Breakthrough membrane technology from CSIRO has paved the way for low-emissions hydrogen from Australia to supply fuel cell vehicles worldwide.
CSIRO chief executive Larry Marshall was one of the first to ride in the Toyota Mirai and Hyundai Nexo vehicles powered by ultra-high purity hydrogen, produced in Queensland using the membrane technology.
“This is a watershed moment for energy, and we look forward to applying CSIRO innovation to enable this exciting renewably-sourced fuel and energy storage medium a smoother path to market,” Dr Marshall said.

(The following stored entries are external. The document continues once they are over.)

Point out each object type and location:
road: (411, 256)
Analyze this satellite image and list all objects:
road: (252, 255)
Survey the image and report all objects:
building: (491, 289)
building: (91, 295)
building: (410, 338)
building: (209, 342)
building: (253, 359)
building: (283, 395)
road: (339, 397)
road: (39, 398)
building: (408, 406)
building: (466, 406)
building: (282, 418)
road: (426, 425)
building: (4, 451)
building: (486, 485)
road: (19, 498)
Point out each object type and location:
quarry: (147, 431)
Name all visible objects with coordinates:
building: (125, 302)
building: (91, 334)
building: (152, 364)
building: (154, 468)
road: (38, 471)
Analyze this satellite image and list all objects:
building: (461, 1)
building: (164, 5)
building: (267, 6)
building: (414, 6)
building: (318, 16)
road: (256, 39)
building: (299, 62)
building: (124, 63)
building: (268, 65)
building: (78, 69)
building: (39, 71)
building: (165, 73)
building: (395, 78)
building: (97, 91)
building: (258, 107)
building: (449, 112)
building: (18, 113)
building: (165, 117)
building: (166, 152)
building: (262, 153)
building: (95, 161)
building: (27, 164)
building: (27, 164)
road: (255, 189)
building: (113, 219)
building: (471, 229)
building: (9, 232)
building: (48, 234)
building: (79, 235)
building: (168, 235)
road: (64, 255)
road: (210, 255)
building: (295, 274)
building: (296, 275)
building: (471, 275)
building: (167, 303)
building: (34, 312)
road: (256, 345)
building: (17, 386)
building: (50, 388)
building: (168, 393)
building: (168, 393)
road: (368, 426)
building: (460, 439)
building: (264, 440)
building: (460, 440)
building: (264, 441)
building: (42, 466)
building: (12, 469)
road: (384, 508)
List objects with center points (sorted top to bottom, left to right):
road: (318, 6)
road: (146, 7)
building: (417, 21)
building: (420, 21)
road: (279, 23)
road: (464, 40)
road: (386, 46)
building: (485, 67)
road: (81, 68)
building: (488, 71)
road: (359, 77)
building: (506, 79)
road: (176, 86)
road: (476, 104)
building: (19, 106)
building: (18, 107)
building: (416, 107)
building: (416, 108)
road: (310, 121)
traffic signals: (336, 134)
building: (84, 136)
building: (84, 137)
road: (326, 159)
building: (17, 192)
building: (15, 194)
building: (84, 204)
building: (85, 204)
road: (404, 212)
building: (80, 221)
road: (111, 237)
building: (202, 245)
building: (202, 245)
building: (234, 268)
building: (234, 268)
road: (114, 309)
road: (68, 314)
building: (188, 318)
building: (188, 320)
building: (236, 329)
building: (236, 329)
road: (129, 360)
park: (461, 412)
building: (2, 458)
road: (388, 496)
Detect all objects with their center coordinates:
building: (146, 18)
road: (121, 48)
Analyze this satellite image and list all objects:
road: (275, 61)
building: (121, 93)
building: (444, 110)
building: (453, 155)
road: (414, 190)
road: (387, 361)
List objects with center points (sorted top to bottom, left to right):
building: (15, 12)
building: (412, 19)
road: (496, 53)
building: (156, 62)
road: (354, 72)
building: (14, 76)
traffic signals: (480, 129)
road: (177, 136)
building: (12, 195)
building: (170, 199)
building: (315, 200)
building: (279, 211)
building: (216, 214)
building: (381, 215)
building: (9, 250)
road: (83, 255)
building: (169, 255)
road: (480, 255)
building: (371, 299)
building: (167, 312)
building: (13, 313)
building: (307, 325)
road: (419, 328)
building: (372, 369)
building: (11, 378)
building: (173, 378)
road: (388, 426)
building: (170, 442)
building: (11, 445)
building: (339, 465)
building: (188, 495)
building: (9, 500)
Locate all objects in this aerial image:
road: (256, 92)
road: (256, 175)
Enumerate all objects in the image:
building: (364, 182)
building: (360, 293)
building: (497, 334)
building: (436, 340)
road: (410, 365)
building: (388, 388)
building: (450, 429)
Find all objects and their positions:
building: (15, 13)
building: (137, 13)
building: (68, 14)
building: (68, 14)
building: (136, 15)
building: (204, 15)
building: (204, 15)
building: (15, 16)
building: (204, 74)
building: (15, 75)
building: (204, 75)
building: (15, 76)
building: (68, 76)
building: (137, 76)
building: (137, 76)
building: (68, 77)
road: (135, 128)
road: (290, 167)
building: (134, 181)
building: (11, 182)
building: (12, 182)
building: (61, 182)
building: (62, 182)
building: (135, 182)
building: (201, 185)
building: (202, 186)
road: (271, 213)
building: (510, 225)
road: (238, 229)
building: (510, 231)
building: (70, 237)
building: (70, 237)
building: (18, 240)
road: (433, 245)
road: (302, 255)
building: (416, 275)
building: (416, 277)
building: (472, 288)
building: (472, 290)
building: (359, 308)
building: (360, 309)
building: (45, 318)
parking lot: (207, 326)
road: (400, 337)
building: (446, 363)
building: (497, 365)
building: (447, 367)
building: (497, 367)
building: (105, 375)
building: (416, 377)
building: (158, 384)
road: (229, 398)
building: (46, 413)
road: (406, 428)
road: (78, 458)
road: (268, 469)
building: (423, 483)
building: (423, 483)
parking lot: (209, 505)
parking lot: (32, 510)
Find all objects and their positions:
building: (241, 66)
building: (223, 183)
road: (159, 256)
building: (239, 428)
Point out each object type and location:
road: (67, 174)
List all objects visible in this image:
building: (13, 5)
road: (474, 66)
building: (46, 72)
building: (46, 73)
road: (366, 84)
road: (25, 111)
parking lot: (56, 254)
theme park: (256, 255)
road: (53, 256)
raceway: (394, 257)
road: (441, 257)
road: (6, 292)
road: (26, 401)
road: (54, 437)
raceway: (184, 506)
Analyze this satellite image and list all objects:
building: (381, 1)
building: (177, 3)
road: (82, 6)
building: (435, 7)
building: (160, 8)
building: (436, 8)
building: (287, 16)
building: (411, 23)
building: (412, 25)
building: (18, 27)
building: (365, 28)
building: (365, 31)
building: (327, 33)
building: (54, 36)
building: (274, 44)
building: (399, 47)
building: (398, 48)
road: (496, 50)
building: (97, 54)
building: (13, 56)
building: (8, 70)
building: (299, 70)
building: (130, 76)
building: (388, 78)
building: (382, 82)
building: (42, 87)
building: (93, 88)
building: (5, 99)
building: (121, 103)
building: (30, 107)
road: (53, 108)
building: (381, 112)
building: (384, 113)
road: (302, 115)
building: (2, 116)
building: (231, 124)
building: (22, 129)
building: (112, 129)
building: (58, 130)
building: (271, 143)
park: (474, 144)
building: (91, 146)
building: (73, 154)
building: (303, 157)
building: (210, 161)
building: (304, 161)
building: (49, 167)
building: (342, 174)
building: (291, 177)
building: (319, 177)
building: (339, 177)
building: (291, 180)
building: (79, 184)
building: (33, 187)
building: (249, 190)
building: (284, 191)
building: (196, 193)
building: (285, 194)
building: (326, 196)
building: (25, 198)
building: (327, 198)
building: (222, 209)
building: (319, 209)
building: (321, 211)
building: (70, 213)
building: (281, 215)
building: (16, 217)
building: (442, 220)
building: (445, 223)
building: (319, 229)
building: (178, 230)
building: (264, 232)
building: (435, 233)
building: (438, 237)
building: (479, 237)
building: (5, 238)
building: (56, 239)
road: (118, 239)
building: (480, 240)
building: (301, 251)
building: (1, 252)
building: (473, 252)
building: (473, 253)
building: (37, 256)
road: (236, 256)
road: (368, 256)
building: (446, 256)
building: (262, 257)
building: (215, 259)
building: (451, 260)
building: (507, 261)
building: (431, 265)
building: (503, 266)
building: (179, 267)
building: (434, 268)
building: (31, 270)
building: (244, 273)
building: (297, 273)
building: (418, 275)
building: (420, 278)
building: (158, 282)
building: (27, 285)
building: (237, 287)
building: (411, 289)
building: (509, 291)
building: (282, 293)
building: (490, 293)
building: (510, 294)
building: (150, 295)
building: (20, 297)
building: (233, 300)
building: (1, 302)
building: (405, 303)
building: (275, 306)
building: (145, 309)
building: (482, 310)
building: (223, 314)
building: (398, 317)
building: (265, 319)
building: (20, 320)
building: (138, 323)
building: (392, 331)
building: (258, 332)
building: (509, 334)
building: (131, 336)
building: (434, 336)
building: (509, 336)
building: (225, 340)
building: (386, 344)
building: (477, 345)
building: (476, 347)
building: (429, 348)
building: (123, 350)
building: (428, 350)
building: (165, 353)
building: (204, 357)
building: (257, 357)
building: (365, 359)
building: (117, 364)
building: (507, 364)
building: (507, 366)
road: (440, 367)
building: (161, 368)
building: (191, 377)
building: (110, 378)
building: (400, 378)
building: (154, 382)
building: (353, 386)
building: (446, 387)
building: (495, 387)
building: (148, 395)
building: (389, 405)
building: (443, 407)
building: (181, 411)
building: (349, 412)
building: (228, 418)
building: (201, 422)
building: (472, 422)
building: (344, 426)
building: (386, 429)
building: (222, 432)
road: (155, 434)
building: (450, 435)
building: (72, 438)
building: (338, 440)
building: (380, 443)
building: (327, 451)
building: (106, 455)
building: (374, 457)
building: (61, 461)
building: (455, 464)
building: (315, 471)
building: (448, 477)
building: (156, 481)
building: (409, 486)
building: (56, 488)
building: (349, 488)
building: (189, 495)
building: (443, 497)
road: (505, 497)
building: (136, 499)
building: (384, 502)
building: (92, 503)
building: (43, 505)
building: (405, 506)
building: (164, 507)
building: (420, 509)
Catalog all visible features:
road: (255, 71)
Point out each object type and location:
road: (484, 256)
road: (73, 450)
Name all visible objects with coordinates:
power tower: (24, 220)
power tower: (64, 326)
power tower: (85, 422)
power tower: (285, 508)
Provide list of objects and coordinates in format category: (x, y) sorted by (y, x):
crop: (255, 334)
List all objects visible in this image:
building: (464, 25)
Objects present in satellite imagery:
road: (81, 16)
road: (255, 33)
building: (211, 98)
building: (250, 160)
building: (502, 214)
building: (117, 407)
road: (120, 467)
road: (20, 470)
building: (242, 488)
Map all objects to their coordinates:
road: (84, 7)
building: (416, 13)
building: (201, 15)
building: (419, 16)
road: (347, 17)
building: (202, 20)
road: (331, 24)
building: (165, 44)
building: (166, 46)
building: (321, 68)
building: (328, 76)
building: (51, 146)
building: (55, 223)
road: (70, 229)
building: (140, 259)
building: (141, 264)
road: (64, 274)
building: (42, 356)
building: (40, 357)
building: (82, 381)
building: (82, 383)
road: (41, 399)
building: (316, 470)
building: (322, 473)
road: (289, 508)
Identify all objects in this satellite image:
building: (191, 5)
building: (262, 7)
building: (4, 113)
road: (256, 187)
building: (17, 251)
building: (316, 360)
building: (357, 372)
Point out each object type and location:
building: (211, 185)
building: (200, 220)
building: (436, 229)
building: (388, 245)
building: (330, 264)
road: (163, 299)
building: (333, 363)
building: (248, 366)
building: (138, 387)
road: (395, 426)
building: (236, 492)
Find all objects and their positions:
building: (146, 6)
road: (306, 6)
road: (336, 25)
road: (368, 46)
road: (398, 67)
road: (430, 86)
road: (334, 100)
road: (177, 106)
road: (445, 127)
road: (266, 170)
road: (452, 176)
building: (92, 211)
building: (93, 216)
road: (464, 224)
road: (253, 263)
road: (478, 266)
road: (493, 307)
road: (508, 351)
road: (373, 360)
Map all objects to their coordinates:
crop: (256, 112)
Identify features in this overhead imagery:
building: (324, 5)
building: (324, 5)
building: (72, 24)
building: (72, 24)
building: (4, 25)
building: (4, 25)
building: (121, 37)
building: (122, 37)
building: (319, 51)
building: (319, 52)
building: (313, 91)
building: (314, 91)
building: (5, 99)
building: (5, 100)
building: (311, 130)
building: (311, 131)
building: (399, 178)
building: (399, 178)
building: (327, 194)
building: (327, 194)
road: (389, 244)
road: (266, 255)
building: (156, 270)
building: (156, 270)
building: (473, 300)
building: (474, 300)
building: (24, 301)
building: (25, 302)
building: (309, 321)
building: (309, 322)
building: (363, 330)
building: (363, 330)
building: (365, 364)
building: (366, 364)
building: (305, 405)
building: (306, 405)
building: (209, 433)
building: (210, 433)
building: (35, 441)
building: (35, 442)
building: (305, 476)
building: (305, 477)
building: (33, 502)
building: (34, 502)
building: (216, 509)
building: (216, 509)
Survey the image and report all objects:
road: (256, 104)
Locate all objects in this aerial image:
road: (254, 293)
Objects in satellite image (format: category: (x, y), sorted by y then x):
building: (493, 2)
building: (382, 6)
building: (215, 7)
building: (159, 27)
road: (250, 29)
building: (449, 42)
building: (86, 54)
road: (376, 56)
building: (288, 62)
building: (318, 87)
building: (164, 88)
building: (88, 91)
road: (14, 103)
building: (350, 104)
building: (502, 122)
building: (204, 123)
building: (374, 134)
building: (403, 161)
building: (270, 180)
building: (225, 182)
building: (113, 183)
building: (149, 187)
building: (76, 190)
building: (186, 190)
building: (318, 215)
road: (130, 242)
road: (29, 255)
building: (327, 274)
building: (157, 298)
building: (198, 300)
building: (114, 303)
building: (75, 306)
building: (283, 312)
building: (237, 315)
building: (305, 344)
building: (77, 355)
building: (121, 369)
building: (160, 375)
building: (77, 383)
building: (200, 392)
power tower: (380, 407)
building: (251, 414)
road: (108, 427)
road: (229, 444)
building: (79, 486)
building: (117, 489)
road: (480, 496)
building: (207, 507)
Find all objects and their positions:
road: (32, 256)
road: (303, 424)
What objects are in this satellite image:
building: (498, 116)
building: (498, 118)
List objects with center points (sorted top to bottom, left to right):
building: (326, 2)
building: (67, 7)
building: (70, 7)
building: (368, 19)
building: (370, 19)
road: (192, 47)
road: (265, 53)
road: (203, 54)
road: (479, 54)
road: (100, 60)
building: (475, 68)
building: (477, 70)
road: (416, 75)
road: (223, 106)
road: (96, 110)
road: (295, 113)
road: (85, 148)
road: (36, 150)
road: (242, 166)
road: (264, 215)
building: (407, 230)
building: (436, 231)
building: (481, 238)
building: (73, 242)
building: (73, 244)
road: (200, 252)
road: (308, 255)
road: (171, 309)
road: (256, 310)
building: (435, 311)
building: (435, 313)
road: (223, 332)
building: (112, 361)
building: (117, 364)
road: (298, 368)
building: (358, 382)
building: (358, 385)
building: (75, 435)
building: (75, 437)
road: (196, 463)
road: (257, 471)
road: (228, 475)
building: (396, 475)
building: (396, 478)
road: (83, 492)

The membrane separates ultra-high purity hydrogen from ammonia, while blocking all other gases.
This would allow bulk hydrogen to be transported in the form of ammonia, using existing infrastructure, and then reconverted back to hydrogen at the point of use.
Dr Marshall said he was excited by the prospect of a growing global market for clean hydrogen, and the potential for a national renewable hydrogen export industry, to benefit Australia.
BOC sales and marketing director Bruce Currie said BOC’s engineering team was proud to be collaborating with CSIRO researchers on the technology.
The project received $1.7 million from the Science and Industry Endowment Fund (SIEF), which was matched by CSIRO.
In addition to its membrane technology, CSIRO is applying its expertise to all stages of the hydrogen technology chain including solar photovoltaics, solar thermal, grid management, water electrolysis, ammonia synthesis, direct ammonia utilisation via combustion and/or fuel cells, as well as hydrogen production.